Please work out how many lines below contain the word "juliol", and reply with only that number.

MATERIAL TO PROCESS:
<<<<
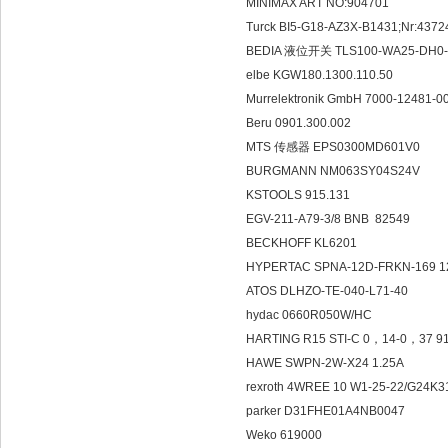
MINIMAX ART NO:904701
Turck BI5-G18-AZ3X-B1431;Nr:437
BEDIA 液位开关 TLS100-WA25-DH0-
elbe KGW180.1300.110.50
Murrelektronik GmbH 7000-12481-0
Beru 0901.300.002
MTS 传感器 EPS0300MD601V0
BURGMANN NM063SY04S24
KSTOOLS 915.131
EGV-211-A79-3/8 BNB 82549
BECKHOFF KL6201
HYPERTAC SPNA-12D-FRKN-169 1
ATOS DLHZO-TE-040-L71-40
hydac 0660R050W/HC
HARTING R15 STI-C 0，14-0，37 
HAWE SWPN-2W-X24 1.25A
rexroth 4WREE 10 W1-25-22/G24K3
parker D31FHE01A4NB0047
Weko 619000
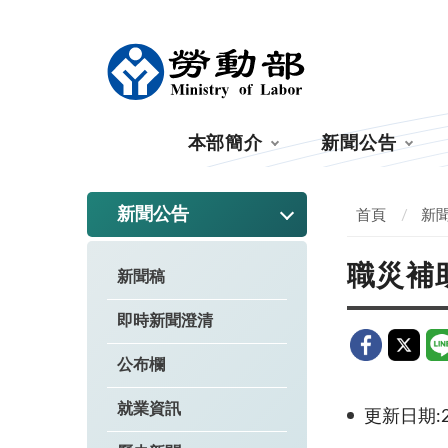
:::
本部簡介
新聞公告
:::
新聞公告
首頁
新
職災補
新聞稿
即時新聞澄清
公布欄
就業資訊
更新日期:20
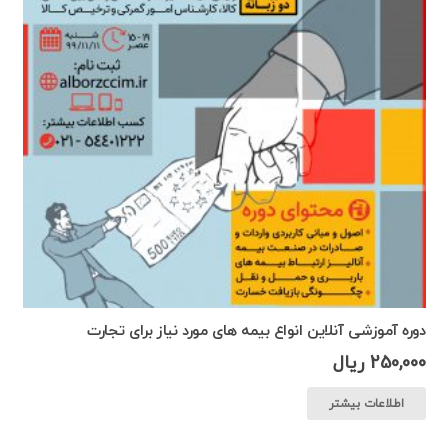
دوره آموزشی آنلاین انواع بیمه های مورد نیاز برای تجارت
250,000
ریال
اطلاعات بیشتر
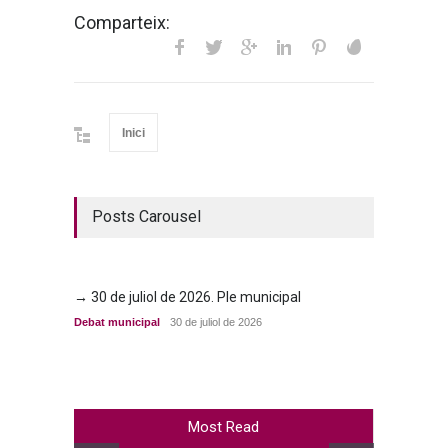
Comparteix:
Inici
Posts Carousel
→ 30 de juliol de 2026. Ple municipal
→ 23 d
Debat municipal
30 de juliol de 2026
Debat m
Most Read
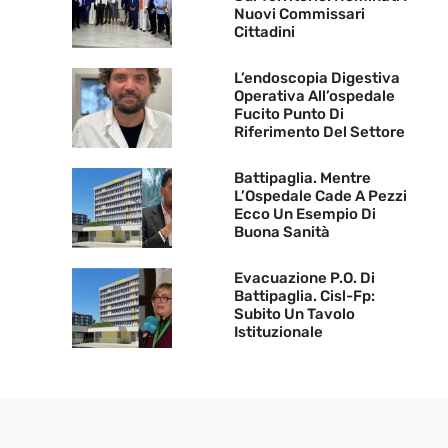
Nuovi Commissari
Cittadini
L’endoscopia Digestiva
Operativa All’ospedale
Fucito Punto Di
Riferimento Del Settore
Battipaglia. Mentre
L’Ospedale Cade A Pezzi
Ecco Un Esempio Di
Buona Sanità
Evacuazione P.O. Di
Battipaglia. Cisl-Fp:
Subito Un Tavolo
Istituzionale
>>>>
EXERCISE SOLUTION:
2